When you visit Joslin’s Jewelry, you might notice a few gleaming wood sculptures mixed in among the jewelry cases – just another example of Gary Joslin’s varied talents!
If you’ve met Gary Joslin, it may not surprise you that he’s the craftsman behind the beautiful wood sculptures at Joslin’s! Where did Gary find his love for woodworking? Great question! Before Gary became an expert jeweler, he formerly worked as a wood shop teacher!
Gary takes his hobbies seriously. So when it came to woodworking, his first project wasn’t a birdhouse or a picture frame. In fact, Gary set out to make a grandfather clock! Through his work on the wooden clock project, Gary learned more woodworking techniques, learned to use more tools, and became better and better at the craft. After completing the complex grandfather clock Gary was hooked – and eager to continue with more woodworking and carpentry projects.
One of Gary’s favorite carpentry projects was completed almost 20 years ago along with the help of some woodworking friends. He and his woodworking buddies were approached by a Boy Scout troop with a unique request – to make a track for their annual pinewood derby! The Scout troop was in need of a sturdy track designed and made to exact specifications for their annual derby event. Each of the Scout Troop members would be crafting small wooden cars, which would race head-to-head and side-by-side in downhill gravity race that would be staged on the track each year.
Gary and his friends built an 8 ft tall, 30 ft long track out of sturdy, solid maple – constructed so that each lane was equally fast – perfect for the scouts to race their pinewood derby cars on!
Today, more than 20 years later, that Boy Scout troop still uses the very same track for their annual derby races! In fact, Gary said he had the chance to see the track again last year and was genuinely thrilled to see that it looked as beautiful now as it did two decades ago when they originally built it.

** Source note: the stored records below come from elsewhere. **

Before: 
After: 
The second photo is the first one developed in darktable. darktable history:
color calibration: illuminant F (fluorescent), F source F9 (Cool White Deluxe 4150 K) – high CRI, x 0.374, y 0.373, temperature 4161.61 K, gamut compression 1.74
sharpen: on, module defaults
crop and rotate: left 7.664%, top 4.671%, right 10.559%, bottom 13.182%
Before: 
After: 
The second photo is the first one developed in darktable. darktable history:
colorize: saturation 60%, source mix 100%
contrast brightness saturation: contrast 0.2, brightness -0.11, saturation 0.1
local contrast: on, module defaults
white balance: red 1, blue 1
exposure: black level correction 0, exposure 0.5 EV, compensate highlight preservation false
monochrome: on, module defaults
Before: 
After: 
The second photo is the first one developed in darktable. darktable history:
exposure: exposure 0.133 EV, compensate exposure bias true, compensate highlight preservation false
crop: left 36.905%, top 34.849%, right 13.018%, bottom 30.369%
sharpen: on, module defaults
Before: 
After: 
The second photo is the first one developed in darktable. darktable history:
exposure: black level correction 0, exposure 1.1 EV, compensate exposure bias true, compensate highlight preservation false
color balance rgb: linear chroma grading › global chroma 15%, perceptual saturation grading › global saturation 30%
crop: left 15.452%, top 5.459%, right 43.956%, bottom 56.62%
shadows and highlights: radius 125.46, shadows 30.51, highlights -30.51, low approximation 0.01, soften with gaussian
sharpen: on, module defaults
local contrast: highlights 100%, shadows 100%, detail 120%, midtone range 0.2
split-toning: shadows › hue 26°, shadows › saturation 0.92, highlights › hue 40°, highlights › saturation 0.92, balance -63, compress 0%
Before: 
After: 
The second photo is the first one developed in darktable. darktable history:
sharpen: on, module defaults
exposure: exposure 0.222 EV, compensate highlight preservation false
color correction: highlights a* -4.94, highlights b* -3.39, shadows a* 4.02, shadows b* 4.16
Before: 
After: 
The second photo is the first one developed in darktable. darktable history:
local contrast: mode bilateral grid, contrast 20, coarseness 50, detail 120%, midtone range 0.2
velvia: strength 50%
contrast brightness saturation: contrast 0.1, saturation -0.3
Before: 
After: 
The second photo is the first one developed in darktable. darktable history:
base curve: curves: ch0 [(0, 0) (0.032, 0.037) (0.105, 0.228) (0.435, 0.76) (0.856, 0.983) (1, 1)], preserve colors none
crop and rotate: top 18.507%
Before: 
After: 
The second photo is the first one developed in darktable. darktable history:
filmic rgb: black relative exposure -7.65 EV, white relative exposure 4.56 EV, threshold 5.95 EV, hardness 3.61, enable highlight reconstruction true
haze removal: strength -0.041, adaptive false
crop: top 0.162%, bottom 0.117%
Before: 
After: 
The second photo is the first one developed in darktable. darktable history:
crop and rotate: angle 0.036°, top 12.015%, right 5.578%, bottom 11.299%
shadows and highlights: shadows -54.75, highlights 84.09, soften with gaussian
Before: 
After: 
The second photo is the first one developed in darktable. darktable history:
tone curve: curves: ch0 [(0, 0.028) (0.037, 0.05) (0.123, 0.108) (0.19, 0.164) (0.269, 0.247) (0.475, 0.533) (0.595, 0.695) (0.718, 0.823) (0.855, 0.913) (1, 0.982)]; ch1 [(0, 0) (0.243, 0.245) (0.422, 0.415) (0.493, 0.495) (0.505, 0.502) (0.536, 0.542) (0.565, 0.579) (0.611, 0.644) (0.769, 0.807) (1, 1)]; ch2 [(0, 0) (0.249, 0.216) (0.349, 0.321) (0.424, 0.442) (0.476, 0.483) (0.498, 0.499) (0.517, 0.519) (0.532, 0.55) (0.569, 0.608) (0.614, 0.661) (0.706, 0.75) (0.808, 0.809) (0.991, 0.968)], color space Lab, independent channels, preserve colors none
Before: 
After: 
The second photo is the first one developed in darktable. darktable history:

At the store, the two most asked-about sculptures sit on a shelf (near a striking Onyx Lamp that Gary also created) – a wooden vase and an oversized wooden toadstool! Both of these projects, like most of Gary’s wood sculpture pieces, began simply as a big block of hardwood, usually walnut. Gary trims the hardwood blocks down and then places them in a wood lathe. A wood lathe, for anyone unfamiliar with woodworking, is a machine that holds the wood on an axis and spins it so that the woodworker can use a variety of different tools to “turn” the wood down, using various cutting tools to remove excess wood, shaping it into its final desired form.
While this is where the majority of the transformation from block of wood to work of art happens, Gary says that the trick to making his sculptures really beautiful is sanding! This is how he pulls out the long grain patterns of the walnut and prepares it for lacquer. To achieve the incredible high shine on the sculptures Gary applies not just one or two layers of lacquer, he applies eight layers of lacquer, giving the sculptures their amazing shine and preserving the wood’s beautiful finish!